Nel China Millennium Monument World Art Museum di Pechino, le pareti della grande sala circolare del piano interrato ospitano un imponente bassorilievo che celebra la storia della Cina dalla preistoria ai giorni nostri. Vi sono raffigurati i più potenti imperatori, le guide spirituali e i geni culturali, gli scienziati, i condottieri, i politici, insomma le figure più importanti che hanno contribuito a dare un volto e una identità alla Cina nel corso di decine di secoli. Tra quelle centinaia di figure, ci sono solo due forestieri: gli italiani Marco Polo e Matteo Ricci. Stando lì davanti, ho percepito anche con gli occhi che quel veneziano e quel maceratese non sono degli estranei, non rubano lo spazio di altri: sono essi stessi parte della Cina.
Da questo dato storico possiamo trarre innanzitutto due considerazioni. La prima è che nessun popolo, come nessun uomo, vive da solo. Sul suo cammino incontra sempre altri, magari anche tanti altri più o meno indifferenti, ma nell'esperienza dell'altro può accadere di incontrare qualcosa che ti aiuta ad essere quello che sei, iniziando un cammino comune che neanche immaginavi, senza per questo perdere nulla di quello che sei e ti rende diverso da un altro. Da questo punto di vista, nessuno è realmente lontano dall'altro, nessuna esperienza è a priori estranea all'altro. Come si trasmette tutto ciò? Con la cultura, sia essa la pittura o la letteratura, la scultura o la musica, il teatro come la danza. E, nel nostro tempo, anche utilizzando strumenti nuovi come il cinema, la fotografia, i video.
Per noi europei il cinema cinese è un mondo finora poco esplorato, di cui però abbiamo potuto ugualmente intuirne le grandi possibilità espressive e culturali attraverso le significative, anche se purtroppo ancora rare, opere giunte da noi, ad esempio quelle di Yimou fattosi conoscere soprattutto grazie ai festival cinematografici europei.

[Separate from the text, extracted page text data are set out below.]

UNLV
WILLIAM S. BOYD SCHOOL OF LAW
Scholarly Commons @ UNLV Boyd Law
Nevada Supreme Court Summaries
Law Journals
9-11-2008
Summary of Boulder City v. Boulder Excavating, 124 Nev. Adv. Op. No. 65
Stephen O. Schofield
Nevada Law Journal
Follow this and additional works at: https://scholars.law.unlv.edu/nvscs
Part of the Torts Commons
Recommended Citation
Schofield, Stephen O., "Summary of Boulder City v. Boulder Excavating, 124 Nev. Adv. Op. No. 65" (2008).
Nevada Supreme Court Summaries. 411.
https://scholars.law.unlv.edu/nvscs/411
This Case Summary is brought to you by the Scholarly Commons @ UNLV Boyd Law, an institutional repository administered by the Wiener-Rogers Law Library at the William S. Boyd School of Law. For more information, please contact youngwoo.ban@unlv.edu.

La mostra del Vittoriano si sviluppa attraverso un supporto che il cinema ha sempre accompagnato, quello dei manifesti. Questa raccolta, intanto, rappresenta un anello di congiunzione suggestivo più che con le pellicole con il mondo concreto dello spettatore cinese, con il linguaggio con cui gli sono state proposte le opere, con la sensibilità immaginifica che si andava a sollecitare. Per certi versi, guardandoli ci avvicina alla gente, destinataria come noi di un messaggio, ci mette dalla sua stessa parte, spingendoci per un'altra via a non perdere l'occasione, quando capiterà, di andare a vedere una proiezione cinese. Tutto lascia credere che non ci sarà molto da aspettare, le occasioni verosimilmente non mancheranno. E non bisognerà farle mancare. Significativo, al riguardo, che la 62ma Mostra Internazionale d'Arte Cinematografica al Lido di Venezia venga aperta da Tsui Hark (nato in Vietnam e formatosi anche negli Stati Uniti, ma profondamente attaccato alla cultura cinese: un segno dei tempi anche questo), autore di Qi Jian, tratto dalla letteratura popolare cinese contemporanea.
Per concludere con la metafora del cammino, prendo a prestito da un grande autore una frase che, a partire dalla Mostra sui Cento Anni del Cinema Cinese, è uno sprone a non disperdere nel dialogo con la Cina le opportunità di arrivare alla pace e al comune riconoscimento della centralità dell'uomo attraverso le vie della cultura: "Non vi auguro di viaggiare comodi, ma di andare lontano".